У следователя Лебедева, одного из самых свирепых истязателей, который ввиду особой важности следственной роли Гофштейна вел его дело, вскорости передав его Хребтатому, Рюмину, Стругову, Кузьмину, Жирухину, Ионову и другим, под допросы и побои, — у Лебедева к приезду Гофштейна из Киева уже заготовлены протоколы и все нужные ответы на вопросы — раскрытие преступлений, о которых «провинциал» Давид Гофштейн даже не подозревал. Уже на процессе в мае 1952 года Гофштейн скажет: «Вначале я думал, что мой долг — это противостоять. Я говорил себе, что умру, а протоколов этих не подпишу. Но потом я увидел, что сам факт, что я писал свои произведения на еврейском языке, уже является с моей стороны сопротивлением ассимиляции…» [31] Так в публичном слушании дела родился еврейский Швейк или, если угодно, советский Гершеле Острополер!
31
Судебное дело, т. 3, л. 49.
Унижение паче гордости! Все подсудимые к этому времени усвоили официальную государственную позицию обвинения и суда: неприятие ассимиляции как великого блага и торжества ленинско-сталинской национальной политики есть грех непростительный, может быть, даже и смертельный!..

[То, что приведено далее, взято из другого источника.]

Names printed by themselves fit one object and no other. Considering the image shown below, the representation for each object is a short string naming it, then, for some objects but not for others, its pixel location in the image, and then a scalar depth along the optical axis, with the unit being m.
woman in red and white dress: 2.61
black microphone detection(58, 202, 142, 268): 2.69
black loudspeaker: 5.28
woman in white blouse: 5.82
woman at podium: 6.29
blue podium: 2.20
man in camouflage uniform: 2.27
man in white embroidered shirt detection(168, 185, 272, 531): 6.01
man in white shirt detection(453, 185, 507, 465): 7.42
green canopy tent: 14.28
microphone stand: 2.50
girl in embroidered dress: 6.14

«— Под показаниями о преступлениях имеется ваша подпись, — заметил Гофштейну председательствующий в суде генерал-лейтенант Чепцов.

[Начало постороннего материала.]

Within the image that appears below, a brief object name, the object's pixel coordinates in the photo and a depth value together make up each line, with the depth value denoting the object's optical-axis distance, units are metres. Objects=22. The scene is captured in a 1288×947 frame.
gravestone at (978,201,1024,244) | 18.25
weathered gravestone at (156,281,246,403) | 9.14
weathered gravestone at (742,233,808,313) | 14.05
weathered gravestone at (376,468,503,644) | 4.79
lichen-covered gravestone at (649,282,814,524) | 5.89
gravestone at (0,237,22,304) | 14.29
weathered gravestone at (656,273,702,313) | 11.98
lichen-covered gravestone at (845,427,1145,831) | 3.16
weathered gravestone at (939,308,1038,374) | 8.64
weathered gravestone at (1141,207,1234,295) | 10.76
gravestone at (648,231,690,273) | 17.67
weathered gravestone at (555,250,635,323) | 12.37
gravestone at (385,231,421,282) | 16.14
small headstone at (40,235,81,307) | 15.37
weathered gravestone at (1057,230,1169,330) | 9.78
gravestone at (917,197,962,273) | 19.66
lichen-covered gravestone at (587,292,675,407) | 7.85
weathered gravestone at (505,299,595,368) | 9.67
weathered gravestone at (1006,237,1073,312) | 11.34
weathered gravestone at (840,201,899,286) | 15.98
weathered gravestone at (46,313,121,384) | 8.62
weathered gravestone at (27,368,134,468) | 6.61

— Я ничего не соображал тогда… На следствии у меня было такое состояние, что я не понимал, что подписываю, что делаю… Теперь я здоров и прошел школу МГБ, я все теперь понимаю и осознаю, и память у меня теперь здоровее, чем тогда…» [32]
32
Там же, л. 9.
Но страх до конца не преодолен, пройдет несколько часов судебного допроса, и Гофштейн вернется к позиции покорности.
«Если идет процесс ассимиляции, — скажет он, — кто же будет обучаться языку, который нужен только в местечке, да и там не годится, а если мы продолжаем отстаивать право этого языка, то поэзия наша и деятельность являются националистическими…» [33]
Председательствующий не вполне удовлетворен ответом Гофштейна, может быть, его не устраивает хитрая интонация, не исключающая сомнения и неуверенности.
33
Там же, лл. 28–29.
«Вы выступали с лекциями о своей поездке по Палестине и сами признали… — Чепцов находит заложенную страницу следственного тома: — Что „при этом в осторожной форме призывал к сохранению еврейской культуры и языка в Советском Союзе“».
Да, был грех. Остается, потупясь, молча развести руками.
Следователи в Киеве не искали юридических норм обвинения Гофштейна, в протоколах я не нашел и слова такого — «преступление», нет в них и аббревиатуры ЕАК. О комитете ни слова, о сборе и передаче за океан «шпионских материалов» — и подавно. Но следствие в Москве уже вооружено набором сведений о тягчайших преступлениях против страны и советского народа и заметной роли самого Гофштейна в этих преступлениях. Неважно, что Давид Гофштейн существовал вдалеке от ЕАК, от его президиума, что он давно литературный противник Фефера, которому когда-то помог выпустить первую книгу стихов.